Der Sozialist Lenín Moreno liegt bei der Präsidentschaftswahl in Ecuador vorn. Nach Auszählung von 96 Prozent der Stimmen lag Moreno vor seinem konservativen Konkurrenten Guillermo Lasso, teilte die Wahlkommission mit. Demnach kam Moreno auf 51,1 Prozent, Lasso auf 48,9 Prozent der Stimmen. In der Stichwahl entschieden die Wähler, ob mit Moreno der Kurs des linken Präsidenten Rafael Correa fortgesetzt werden soll.

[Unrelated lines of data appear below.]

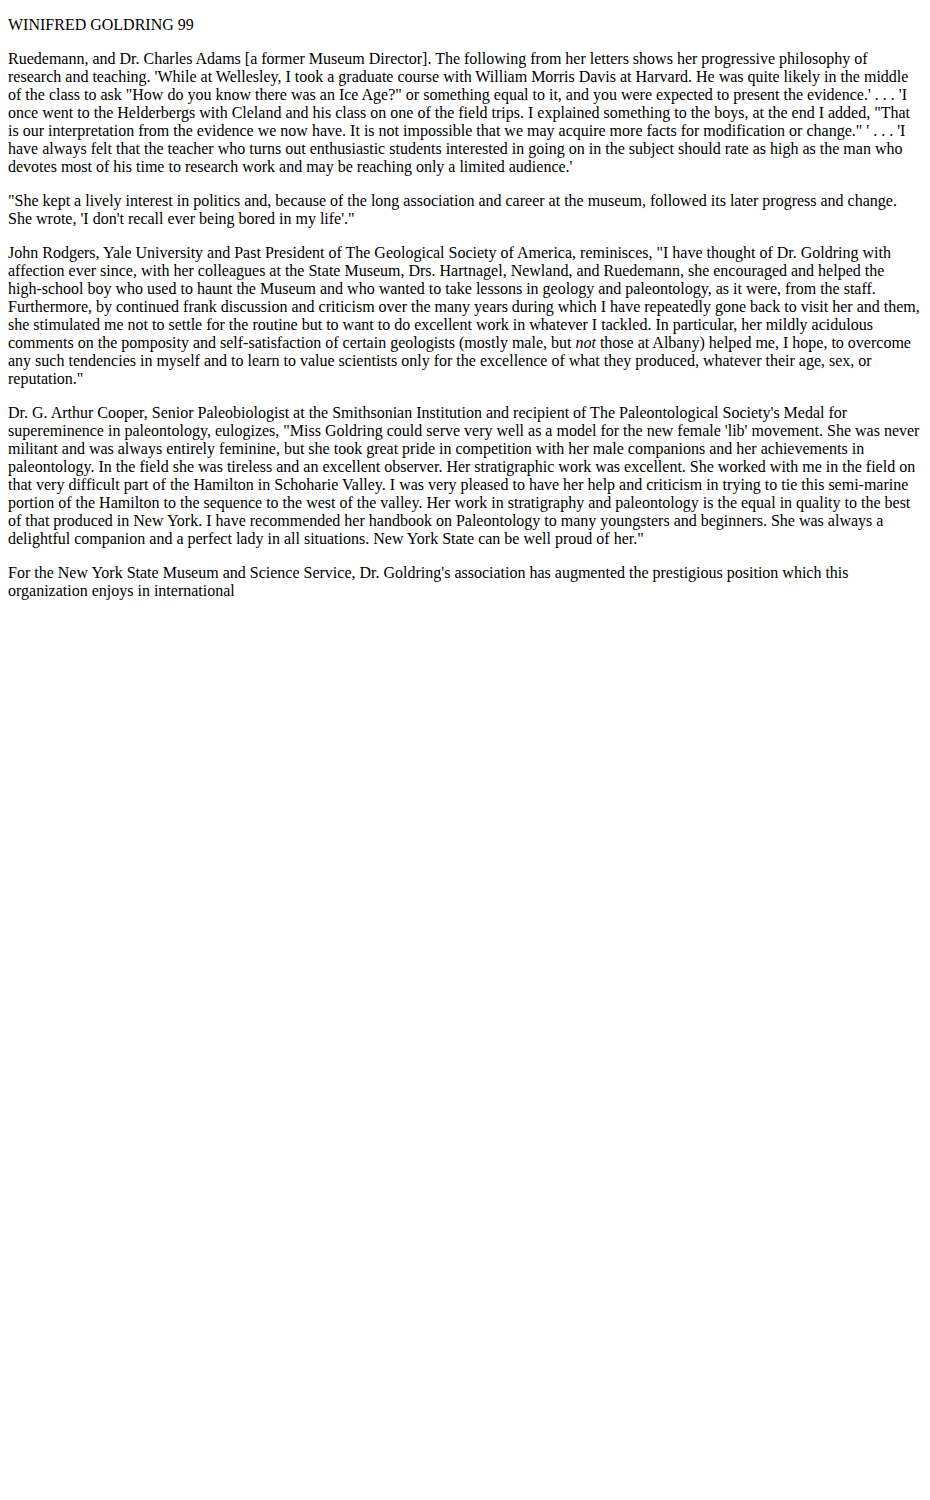WINIFRED GOLDRING 99
Ruedemann, and Dr. Charles Adams [a former Museum Director]. The following from her letters shows her progressive philosophy of research and teaching. 'While at Wellesley, I took a graduate course with William Morris Davis at Harvard. He was quite likely in the middle of the class to ask "How do you know there was an Ice Age?" or something equal to it, and you were expected to present the evidence.' . . . 'I once went to the Helderbergs with Cleland and his class on one of the field trips. I explained something to the boys, at the end I added, "That is our interpretation from the evidence we now have. It is not impossible that we may acquire more facts for modification or change." ' . . . 'I have always felt that the teacher who turns out enthusiastic students interested in going on in the subject should rate as high as the man who devotes most of his time to research work and may be reaching only a limited audience.'
"She kept a lively interest in politics and, because of the long association and career at the museum, followed its later progress and change. She wrote, 'I don't recall ever being bored in my life'."
John Rodgers, Yale University and Past President of The Geological Society of America, reminisces, "I have thought of Dr. Goldring with affection ever since, with her colleagues at the State Museum, Drs. Hartnagel, Newland, and Ruedemann, she encouraged and helped the high-school boy who used to haunt the Museum and who wanted to take lessons in geology and paleontology, as it were, from the staff. Furthermore, by continued frank discussion and criticism over the many years during which I have repeatedly gone back to visit her and them, she stimulated me not to settle for the routine but to want to do excellent work in whatever I tackled. In particular, her mildly acidulous comments on the pomposity and self-satisfaction of certain geologists (mostly male, but not those at Albany) helped me, I hope, to overcome any such tendencies in myself and to learn to value scientists only for the excellence of what they produced, whatever their age, sex, or reputation."
Dr. G. Arthur Cooper, Senior Paleobiologist at the Smithsonian Institution and recipient of The Paleontological Society's Medal for supereminence in paleontology, eulogizes, "Miss Goldring could serve very well as a model for the new female 'lib' movement. She was never militant and was always entirely feminine, but she took great pride in competition with her male companions and her achievements in paleontology. In the field she was tireless and an excellent observer. Her stratigraphic work was excellent. She worked with me in the field on that very difficult part of the Hamilton in Schoharie Valley. I was very pleased to have her help and criticism in trying to tie this semi-marine portion of the Hamilton to the sequence to the west of the valley. Her work in stratigraphy and paleontology is the equal in quality to the best of that produced in New York. I have recommended her handbook on Paleontology to many youngsters and beginners. She was always a delightful companion and a perfect lady in all situations. New York State can be well proud of her."
For the New York State Museum and Science Service, Dr. Goldring's association has augmented the prestigious position which this organization enjoys in international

Vor der offiziellen Verkündung des Ergebnisses hatten sich beide Präsidentschaftskandidaten zum Wahlsieger erklärt, jeder unter Berufung auf andere Nachwahlbefragungen. Die Opposition forderte nun eine Neuauszählung der Stimmen. "Wir werden den Willen des ecuadorianischen Volkes verteidigen angesichts des versuchten Betrugs, mit dem eine von Anfang an illegitime Regierung installiert werden soll", sagte Lasso.

Es sei unbegreiflich, dass die Hochrechnungen so daneben lägen. Der 61-Jährige fragte, wie es möglich sein könne, dass die Auszählung der ersten Wahlrunde im Februar drei Tage dauerte und nun die Ergebnisse so schnell verkündet wurden. In der ersten Wahlrunde hatte Moreno 39 Prozent der Stimmen bekommen, Lasso 28.

Der Konservative rief seine Anhänger zum friedlichen Protest auf. Auf Twitter schrieb er: "Wir sind keine Idioten und das ecuadorianische Volk auch nicht." Vor der Wahlkommission kam es zu Auseinandersetzungen zwischen Demonstranten und der Polizei. "Betrug, Betrug", riefen die Menschen. Der scheidende Staatschef Correa sagte, dass Lasso mit Protesten das zu erreichen versuche, was er nicht mit den Wählerstimmen erlangt habe.

Der Wahlsieger Moreno, ein 64 Jahre alter Verwaltungswissenschaftler, sagte in Richtung Lasso: "Wie immer, die Hand ist ausgestreckt." Er werde die sauberste Regierung in der Geschichte aufstellen. Moreno will die sozialen Reformen von Correa weiter umsetzen, aber das Land stärker für ausländische Investitionen öffnen. Dadurch soll Ecuador weniger abhängig von Öleinnahmen werden. Moreno war von 2007 bis 2013 Vizepräsident, bevor er aus gesundheitlichen Gründen zurücktrat. Seit er 1998 Opfer eines Raubüberfalls wurde, sitzt er im Rollstuhl.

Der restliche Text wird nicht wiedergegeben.